Hyacinthe. A reminder that the person in charge of the guards hates Oak more than the rest of them combined. As though he needed more miserable news.
“Will you send for me?” the prince asks, as though there’s any room for bargaining. As though he has a choice. As though his body will not obey its own accord. “You said only perhaps you’d have me whipped.”
Straun shoves him toward the door.
“Good night, Prince of Elfhame,” Wren says as he is led from the room. He manages a single glance back. Her gaze locks with his, and he can feel the frisson of something between them. Something that might well be terrible, but that he wants more of all the same.
CHAPTER
4
T
he scarred-nose guard follows Straun and Oak down the stairs. Bran trails behind them.
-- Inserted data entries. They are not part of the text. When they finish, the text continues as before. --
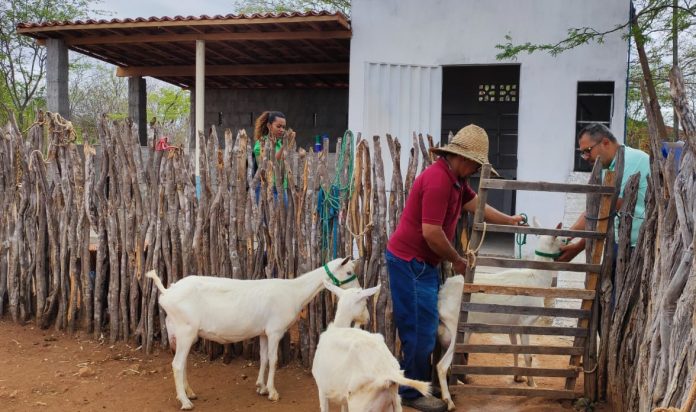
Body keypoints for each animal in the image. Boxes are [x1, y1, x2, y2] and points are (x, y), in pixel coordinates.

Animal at [143, 258, 356, 408]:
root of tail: (167, 292)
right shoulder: (275, 331)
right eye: (349, 271)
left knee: (183, 363)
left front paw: (261, 387)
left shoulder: (263, 332)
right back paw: (185, 402)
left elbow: (264, 358)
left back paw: (190, 393)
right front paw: (272, 392)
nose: (359, 289)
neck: (294, 291)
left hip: (183, 334)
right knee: (177, 364)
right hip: (185, 330)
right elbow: (274, 360)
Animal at [314, 282, 432, 410]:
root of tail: (388, 372)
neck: (338, 327)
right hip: (395, 403)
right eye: (365, 302)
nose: (368, 318)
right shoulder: (342, 398)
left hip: (360, 405)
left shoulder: (322, 389)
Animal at [438, 224, 568, 410]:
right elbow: (528, 355)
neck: (537, 280)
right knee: (441, 365)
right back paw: (448, 400)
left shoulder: (512, 324)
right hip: (457, 328)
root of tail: (442, 292)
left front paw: (518, 377)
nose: (572, 241)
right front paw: (532, 384)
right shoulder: (527, 322)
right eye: (564, 239)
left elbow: (515, 349)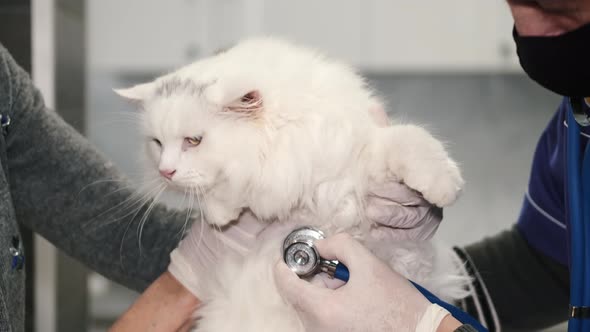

For a while, none of them speak.
“Let’s take him to the interrogation room,” the guard says, low-voiced. “Pay him back for the trouble we’re going to be in. Find some information to make up for it.”
Oak clears his throat loudly. “I’m a valuable possession. The queen won’t thank you for breaking me.”
One corner of the guard’s mouth turns up. “Don’t recognize me? But then, why would you? I’m just another of your father’s people, just another one who fought and bled and nearly died to put you on the throne. All for you to throw it back in our faces.”
I didn’t want the throne. Oak bites the inside of his cheek to keep from shouting the words. That isn’t going to help. Instead, he stares at the scarred man’s face, at the dark eyes and auburn hair that hangs across his forehead. At the scar itself, which pulls his mouth up, as though his lip is perpetually curled.